Prof. Giuseppe A. Chiarenza, M.D., Ph.D.
Centro Internazionale Disturbi di Apprendimento, Attenzione e Iperattività (CIDAAI), Milano, Italy
Psychophysiology of reading
Reading and writing does not only consist in the ability to interpret and to correctly reproduce graphemes and phonemes but also require willingness to get in touch purposefully with one’s own interlocutors. The interest in the study of this function is documented by the fact that any new system of neuroimaging has been used to illustrate and understand the mechanics involved in both normal and dyslexic subjects. Another approach has been to validate neuropsychological models that have been proposed in recent decades, to explain the universe of dyslexia. Appropriate clinical and neuropsychological investigations have demonstrated the existence of clinical subtypes of dyslexia. Modern investigations of structural and functional connectivity were also able to demonstrate that there are different neural networks for these specific patterns of reading and writing. Self-paced tasks corroborated the current hypotheses of dyslexia as a disorder of network connections: in particular dyslexia can be explained as a deficit in the programming and integration of ideokinetic elements associated with an impairment of fast processing and integration of sensory information along with reduced functioning of the system involved in error analysis. During reading and writing, all these phenomena occur at different levels of the central nervous system and at different times.

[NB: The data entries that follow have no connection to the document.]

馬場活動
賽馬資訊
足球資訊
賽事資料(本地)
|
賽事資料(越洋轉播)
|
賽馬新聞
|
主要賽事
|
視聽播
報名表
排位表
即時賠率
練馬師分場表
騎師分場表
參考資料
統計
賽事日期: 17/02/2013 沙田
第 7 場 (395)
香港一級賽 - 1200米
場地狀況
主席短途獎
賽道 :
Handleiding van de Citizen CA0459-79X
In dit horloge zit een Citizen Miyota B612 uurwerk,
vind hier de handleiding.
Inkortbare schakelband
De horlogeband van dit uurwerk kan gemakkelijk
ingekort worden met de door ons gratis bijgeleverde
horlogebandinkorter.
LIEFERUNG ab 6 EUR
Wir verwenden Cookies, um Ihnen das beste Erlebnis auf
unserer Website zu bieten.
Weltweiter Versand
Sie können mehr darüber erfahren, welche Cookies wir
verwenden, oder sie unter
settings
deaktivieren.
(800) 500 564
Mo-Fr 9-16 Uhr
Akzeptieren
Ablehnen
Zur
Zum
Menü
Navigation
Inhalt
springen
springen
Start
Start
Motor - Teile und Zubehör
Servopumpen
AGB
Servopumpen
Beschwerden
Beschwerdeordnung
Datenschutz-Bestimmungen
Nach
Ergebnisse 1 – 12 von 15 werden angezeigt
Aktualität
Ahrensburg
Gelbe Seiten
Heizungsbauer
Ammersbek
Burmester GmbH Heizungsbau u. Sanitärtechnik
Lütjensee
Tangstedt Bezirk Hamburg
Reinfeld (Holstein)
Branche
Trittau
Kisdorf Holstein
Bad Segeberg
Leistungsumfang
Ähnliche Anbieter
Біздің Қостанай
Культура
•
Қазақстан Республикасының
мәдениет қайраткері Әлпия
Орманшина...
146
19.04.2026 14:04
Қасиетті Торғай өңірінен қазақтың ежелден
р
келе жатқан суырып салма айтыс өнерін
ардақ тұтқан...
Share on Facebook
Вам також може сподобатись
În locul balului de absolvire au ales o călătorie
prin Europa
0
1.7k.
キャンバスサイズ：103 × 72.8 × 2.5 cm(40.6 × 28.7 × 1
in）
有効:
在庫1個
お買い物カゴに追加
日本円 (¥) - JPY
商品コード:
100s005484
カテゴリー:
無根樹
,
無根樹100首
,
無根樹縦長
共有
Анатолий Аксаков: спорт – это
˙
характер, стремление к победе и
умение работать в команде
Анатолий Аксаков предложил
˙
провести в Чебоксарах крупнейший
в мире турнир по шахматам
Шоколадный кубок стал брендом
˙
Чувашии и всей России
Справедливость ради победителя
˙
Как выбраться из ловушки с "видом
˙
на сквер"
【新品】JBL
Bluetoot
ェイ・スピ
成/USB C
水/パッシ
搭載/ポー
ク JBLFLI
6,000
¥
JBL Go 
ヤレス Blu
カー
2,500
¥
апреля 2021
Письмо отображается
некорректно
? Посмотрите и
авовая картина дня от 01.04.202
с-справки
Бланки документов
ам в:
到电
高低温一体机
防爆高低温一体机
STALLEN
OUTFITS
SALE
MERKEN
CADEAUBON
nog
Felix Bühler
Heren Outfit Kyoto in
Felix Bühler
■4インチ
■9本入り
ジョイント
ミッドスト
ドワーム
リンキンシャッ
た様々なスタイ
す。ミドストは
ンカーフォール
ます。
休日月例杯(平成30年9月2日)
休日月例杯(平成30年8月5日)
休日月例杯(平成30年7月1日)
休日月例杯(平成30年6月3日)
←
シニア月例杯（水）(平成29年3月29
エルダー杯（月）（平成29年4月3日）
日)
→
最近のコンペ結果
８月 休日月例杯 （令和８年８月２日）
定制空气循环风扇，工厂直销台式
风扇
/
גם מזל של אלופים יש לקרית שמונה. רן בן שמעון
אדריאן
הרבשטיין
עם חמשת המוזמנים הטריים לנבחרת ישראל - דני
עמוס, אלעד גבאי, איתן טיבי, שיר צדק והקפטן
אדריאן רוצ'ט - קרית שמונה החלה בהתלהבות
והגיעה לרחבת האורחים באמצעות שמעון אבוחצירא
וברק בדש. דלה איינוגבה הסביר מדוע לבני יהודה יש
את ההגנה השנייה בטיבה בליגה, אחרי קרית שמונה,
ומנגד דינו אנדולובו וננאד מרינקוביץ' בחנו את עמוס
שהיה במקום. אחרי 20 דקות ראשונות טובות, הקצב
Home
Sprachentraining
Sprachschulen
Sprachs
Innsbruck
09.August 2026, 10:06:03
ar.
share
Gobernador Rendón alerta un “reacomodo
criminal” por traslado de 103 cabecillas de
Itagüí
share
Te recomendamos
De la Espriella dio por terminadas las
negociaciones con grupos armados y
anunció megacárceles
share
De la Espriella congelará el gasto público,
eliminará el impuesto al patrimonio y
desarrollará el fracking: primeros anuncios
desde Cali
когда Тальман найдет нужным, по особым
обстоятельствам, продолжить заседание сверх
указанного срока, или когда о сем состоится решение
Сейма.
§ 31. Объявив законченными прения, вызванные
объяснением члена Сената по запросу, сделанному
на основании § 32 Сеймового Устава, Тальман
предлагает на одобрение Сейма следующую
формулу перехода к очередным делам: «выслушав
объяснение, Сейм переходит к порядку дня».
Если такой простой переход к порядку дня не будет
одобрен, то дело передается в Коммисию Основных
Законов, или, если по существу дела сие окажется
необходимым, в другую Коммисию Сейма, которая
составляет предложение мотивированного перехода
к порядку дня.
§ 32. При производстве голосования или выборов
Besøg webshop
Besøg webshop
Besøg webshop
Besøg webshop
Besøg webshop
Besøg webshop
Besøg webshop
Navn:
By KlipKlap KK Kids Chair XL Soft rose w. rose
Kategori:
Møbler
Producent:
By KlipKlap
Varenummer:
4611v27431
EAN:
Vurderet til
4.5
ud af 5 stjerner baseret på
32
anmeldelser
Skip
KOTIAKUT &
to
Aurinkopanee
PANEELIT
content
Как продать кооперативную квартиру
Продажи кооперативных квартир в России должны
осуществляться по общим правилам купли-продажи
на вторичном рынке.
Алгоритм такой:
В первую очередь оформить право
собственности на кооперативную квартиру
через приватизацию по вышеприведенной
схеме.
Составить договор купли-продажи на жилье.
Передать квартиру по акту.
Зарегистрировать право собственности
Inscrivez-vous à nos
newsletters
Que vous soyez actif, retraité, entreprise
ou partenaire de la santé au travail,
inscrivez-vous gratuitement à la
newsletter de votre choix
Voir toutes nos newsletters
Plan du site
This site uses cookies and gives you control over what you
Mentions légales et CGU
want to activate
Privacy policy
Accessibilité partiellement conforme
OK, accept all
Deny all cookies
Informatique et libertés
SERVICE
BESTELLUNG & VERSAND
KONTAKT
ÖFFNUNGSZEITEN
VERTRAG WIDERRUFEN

Prof. Risto Näätänen, Ph.D.
Department of Psychology, University of Tartu, Tartu, Estonia
The mismatch negativity (MMN) - a unitary biomarker for predicting schizophrenia onset
Recently, clinical brain research using the mismatch negativity (MMN), an automatic brain response to any discriminable change in some repetitive aspect of ongoing auditory stimulation, has been rapidly expanding. One of the most important recent developments in the field highlights the utility of MMN in predicting psychosis onset in clinically at-risk individuals, usually adolescents or young adults. A low-amplitude MMN in particular to occasional duration increments in repetitive stimuli ("standards") in these individuals predicts psychosis onset within a relatively short time, usually 1-2 years. This predictive ability is further strengthened when deviant stimuli differ from standards both in duration and frequency in parallel. This time range with a considerably elevated psychosis risk is preceded by a years-long period with occasional psychiatric symptoms, accompanied by a slightly decreased MMN amplitude. When this MMN attenuation occurs together with psychiatric symptoms in the same individual, this should be taken as a serious warning signal, and treatment should be immediately started, either drug or behavioral treatment or both. This review deals with the MMN as as a biomarker for detecting individuals with an increased risk of psychosis onset early enough when irreversible pathological processes in the brain have not yet commenced.